ANSWERS: 3
  • Have you spoken to a professional in this field? I don't know a lot about this kind of thing, but I'm sure you'd get a lot more out of speaking to a guidance person. I hope you get things sorted out in a way that is beneficial to everyone. God bless.
  • HEllo sara- i was in a very similar situation to what it sounds like you are. my husband and i had two boys and 1 girl, ages 7,5, and 2. we just grew apart and developed different interests, likes, and dislikes. i did lots of research on my own when we decided to divorce and go our own ways. the so called "experts" seem to always come back to the fact that both parents need to be on the same page with how they are talking with the kids about things. it is so important to never pit one parent against the other one by trying to use the kids. that is hard, but can be done. emotions run high and there are days i would like to kick my ex but we never talk bad. we did counseling, which i would recommend if you have not already, but regarding the kids, the counseler did not seem to want to weigh in on what he thought was the best arrangment. he too stressed to just keep on good terms with your spouse. it has been three years now. we have our kids one week on and one week off and i am happy to say they really thriving. they are actually doing better and seem less stressed than before we split. my youngest just started school and is at the top of his class (proud mom!). this works for us, but might not for you. we also did not do a separation, so I am not sure how that would work. every person is stronger than we think. it is natural to be scared, but yuo sound strong and smart. you will be o.k. tammy
  • Have you both decided the marriage is over, and do you both agree it can't be worked out and you want to see your family ripped apart and your kids lives unraveled just because you are having a couple of bad years?

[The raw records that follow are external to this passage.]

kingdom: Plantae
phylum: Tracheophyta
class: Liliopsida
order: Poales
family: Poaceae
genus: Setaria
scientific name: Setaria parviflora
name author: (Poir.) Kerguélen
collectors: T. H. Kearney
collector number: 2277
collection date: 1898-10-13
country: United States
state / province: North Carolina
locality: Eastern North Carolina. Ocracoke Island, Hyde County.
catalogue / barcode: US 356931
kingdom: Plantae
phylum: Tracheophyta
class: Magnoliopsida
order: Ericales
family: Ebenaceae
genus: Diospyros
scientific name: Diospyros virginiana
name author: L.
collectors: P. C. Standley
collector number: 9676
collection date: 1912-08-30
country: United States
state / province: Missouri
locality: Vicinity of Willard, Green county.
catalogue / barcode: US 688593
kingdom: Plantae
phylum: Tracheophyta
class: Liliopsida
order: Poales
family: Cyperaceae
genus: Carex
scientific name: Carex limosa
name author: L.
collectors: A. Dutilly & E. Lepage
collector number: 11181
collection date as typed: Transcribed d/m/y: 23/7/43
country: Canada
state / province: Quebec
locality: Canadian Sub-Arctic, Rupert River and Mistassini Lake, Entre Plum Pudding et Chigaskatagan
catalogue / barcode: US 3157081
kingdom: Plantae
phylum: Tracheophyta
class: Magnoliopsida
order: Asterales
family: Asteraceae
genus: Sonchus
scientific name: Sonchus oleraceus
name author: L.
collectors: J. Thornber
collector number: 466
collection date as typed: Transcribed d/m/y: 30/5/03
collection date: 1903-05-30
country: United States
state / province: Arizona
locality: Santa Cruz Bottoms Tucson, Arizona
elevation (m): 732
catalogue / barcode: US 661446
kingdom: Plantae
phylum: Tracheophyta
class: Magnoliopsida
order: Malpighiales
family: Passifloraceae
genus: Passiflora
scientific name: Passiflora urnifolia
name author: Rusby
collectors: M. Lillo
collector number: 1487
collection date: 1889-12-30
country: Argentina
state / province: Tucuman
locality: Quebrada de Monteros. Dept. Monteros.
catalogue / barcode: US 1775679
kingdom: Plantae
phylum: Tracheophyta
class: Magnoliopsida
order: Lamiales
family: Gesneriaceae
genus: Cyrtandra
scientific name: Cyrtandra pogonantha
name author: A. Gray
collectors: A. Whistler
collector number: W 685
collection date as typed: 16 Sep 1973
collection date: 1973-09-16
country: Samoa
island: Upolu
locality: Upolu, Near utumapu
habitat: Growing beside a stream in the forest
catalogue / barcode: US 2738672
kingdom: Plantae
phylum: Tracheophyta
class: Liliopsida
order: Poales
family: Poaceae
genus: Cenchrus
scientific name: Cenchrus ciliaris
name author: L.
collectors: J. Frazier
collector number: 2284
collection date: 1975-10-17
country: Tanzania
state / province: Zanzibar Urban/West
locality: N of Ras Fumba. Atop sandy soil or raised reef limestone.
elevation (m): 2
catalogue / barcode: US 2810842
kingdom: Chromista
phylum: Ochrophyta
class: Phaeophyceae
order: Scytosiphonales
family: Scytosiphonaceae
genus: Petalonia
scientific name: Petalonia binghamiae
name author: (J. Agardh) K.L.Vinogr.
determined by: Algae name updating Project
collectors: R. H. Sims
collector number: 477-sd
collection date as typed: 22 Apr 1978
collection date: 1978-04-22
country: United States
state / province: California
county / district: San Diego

If not, then marriage counseling or reading up on how to save and even spice up a marriage might be the best thing for you. Look up some counselors or go on amazon or ebay or to your local book store and find some books on saving a marriage and family. It might be well worth your time and the happiness of the kids. They need you both and kids will always blame themselves for the split, it's just how they are, you wldn't want that for them would you? Thay have no choice in the matter. And hey even if you do split after giving it some effort, please tell the kids it's not their fault, you both love them, your both friends, and give them twice the time and love as before, and don't let them see any of the bad, or fighting. They'll need twice the love they needed before!